The youths say, they want to be heard and see government intensify the fight against corruption, create decent job opportunities, have respect for the constitution and for human rights, as well as be accountable, among other demands.
“We have decided to protest from the bush, because the streets in our own country have become dangerous for young people to walk and protest… Because we wanted to express ourselves we’ve been told that our bones would be broken, we’ve been told that we will be met with the new equipment that was been acquired by the police, says hip hop recording artist, Fumba Chama, popularly known as ‘Pilato’.
Chama adds that young people will not cower down, non-the-less.
“We’ve refused to be scared, we’ve refused to be intimidated by those that we’ve given power to govern and manage our resources and our affairs. We are here because we’ve refused to be cowards we’ve refused to give up on a country that we love. We’ve refused as young people to give up on mother Zambia.”
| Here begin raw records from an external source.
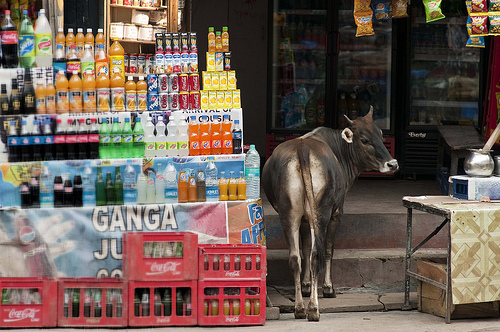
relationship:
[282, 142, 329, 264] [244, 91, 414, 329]
tail of a cow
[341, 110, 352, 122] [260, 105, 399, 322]
horn on cow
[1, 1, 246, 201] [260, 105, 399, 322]
soda on cow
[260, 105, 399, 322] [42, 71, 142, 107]
cow on soda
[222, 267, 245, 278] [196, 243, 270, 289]
logo on bin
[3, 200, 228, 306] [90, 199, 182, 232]
sign on lettering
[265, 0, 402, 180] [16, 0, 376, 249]
refrigerator on building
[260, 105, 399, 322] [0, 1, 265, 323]
cow on drinks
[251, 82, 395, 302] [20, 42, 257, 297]
cow standing next to drinks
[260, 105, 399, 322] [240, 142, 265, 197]
cow standing next to drink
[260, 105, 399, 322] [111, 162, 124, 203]
cow standing next to drink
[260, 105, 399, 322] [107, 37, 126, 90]
cow standing next to drink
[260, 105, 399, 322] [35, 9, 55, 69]
cow standing next to drink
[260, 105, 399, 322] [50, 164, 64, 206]
cow standing next to drink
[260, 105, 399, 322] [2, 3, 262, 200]
cow standing next to drinks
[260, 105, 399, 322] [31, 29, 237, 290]
cow standing next to drinks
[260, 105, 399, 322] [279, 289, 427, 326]
cow standing on sidewalk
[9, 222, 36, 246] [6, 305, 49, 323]
logo on sign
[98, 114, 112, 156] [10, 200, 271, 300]
soda on table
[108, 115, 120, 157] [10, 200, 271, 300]
soda on table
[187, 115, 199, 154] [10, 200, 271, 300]
soda on table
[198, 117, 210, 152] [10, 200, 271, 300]
soda on table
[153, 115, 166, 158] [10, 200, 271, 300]
soda on table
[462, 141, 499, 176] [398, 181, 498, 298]
pot on table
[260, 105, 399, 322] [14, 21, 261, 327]
cow next to drinks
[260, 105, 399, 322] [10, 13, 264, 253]
cow standing next to drinks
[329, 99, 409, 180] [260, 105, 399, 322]
head of a cow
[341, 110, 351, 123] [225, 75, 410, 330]
ear of a cow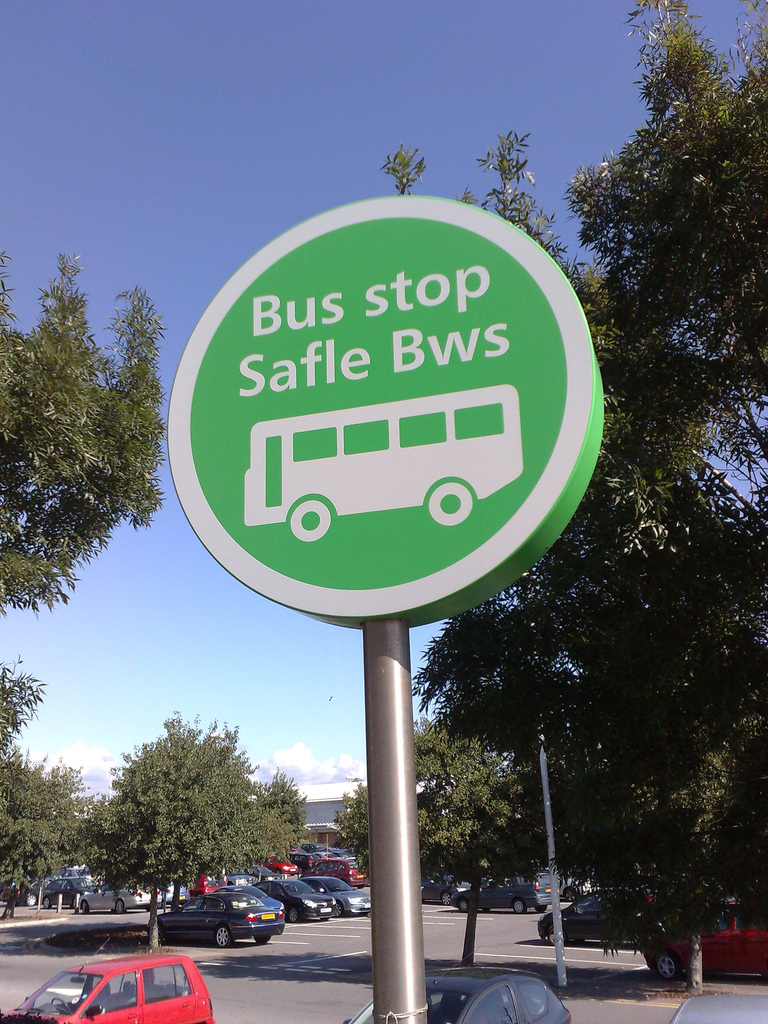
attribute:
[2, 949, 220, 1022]
vehicle — red 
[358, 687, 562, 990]
tree — green , large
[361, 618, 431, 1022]
metal pole — thin, silver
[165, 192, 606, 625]
sign — round , green , white 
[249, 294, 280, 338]
letter — white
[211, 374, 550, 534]
bus — white 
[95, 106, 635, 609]
sign — green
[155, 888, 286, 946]
car — dark gray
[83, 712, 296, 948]
tree — green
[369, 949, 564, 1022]
car — gray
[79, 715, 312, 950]
tree — large, green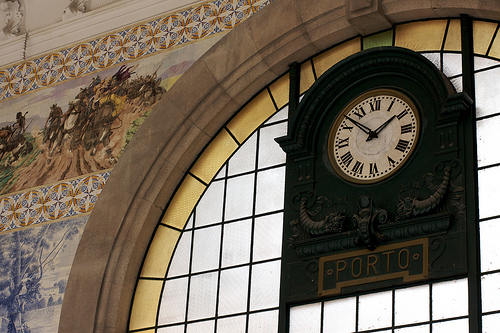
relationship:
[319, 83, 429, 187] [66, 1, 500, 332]
clock on window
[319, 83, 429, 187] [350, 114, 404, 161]
clock has face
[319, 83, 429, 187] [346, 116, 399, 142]
clock has hands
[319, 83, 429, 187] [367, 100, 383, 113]
clock has numerals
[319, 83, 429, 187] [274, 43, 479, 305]
clock in frame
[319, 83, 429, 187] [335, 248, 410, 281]
clock says writings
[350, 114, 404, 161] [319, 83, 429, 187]
face of clock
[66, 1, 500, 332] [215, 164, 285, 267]
window has tiles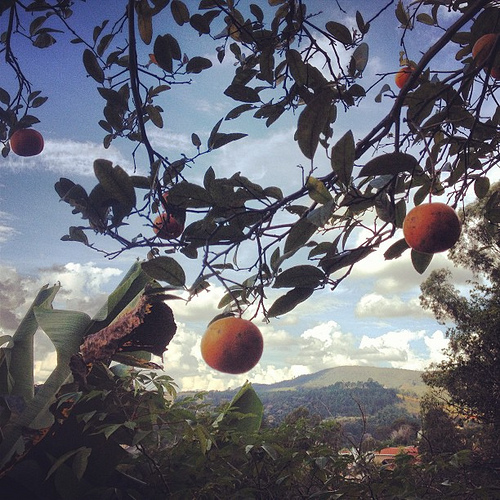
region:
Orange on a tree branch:
[206, 295, 261, 361]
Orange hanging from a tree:
[361, 150, 456, 267]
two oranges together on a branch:
[140, 180, 199, 269]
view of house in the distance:
[353, 420, 435, 488]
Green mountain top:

Government targets critics
The government have developed a habit of labelling people who want them to account for national resources, as anarchists, according to Motivational Speaker, Mubita Nawa, also a protester.
“I live in one of the richest countries in the world. We have Gold, we have Copper, we have Emeralds and we have 18 million wonderful people, each one of them with 206 bones and every one of these bones have been threatened to be broken by law makers…
If I ask questions, can we share the mineral wealth of Zambia, I’ am an Anarchist… I say today we need to put our country first, we need our leaders to hear us!” Nawa proclaims.
For Singer and Song Writer, Wezi Mhone, known simply as ‘Wezi’, government needs to address citizens over the police brutality, which has in the past resulted into deaths of innocent people.
This includes the gunning down of a 13 year old boy, Frank Mugala, at his school gate, on February 13, this year, by police, who were said to be trying to disperse a riot against gas crimes that had rocked the country at the time.
Another incident involved a final (4th) year university student, Vespers Shimuzhila, in 2018, who suffocated to death, after police officers allegedly threw teargas canisters in her room, which caused a fire, while keeping vigil of the university premises, following a protest the previous evening, by students, over delays in payment of their meal and accommodation allowances.
Shimuzhila was believed to be asthmatic and failed to escape the smoke.
“If my life matters, if the lives of the people that are leading us matter, if we can have masks and hand sanitiser because we want to stay healthy and alive, what about Frank, Vespers, Evans Simusa and every victim, whose death we’ve ignored?
The teargas canisters to non-rioting students, a stray bullet to an unarmed 13 year old boy! So please do not accuse us [of] trying to cause unrest, do not accuse us [of] trying to cause anarchy, confusion or treason. We are just here because we are hurt that our fellow youths are dying…And nothing has been done.
We’ve watched our own being killed and nobody is addressing us about that. Where are our leaders? Talk to me about Frank, talk to me about Vespers. What went wrong, what can we do right as the youth, to protect us from these things?” a highly emotional Wezi, inquired, shortly before she broke down and cried.
More protests to take place
The protest planners have since indicated that follow-up protests will be organised on a monthly basis, until these issues are addressed.
“This is not the last, this is just the start of so many protests and so many engagements that we are starting as young people, we are not going to rest, we are not stopping, we will not be intimidated.
I know some of us will be arrested, but you know what, we are bigger than our bodies. We will be detained and still when we come out we’ll do this again! Zambia deserves a fight and we are ready to give it!” Chama (Pilato), who has several times been detained in the past, for similar activities, concluded.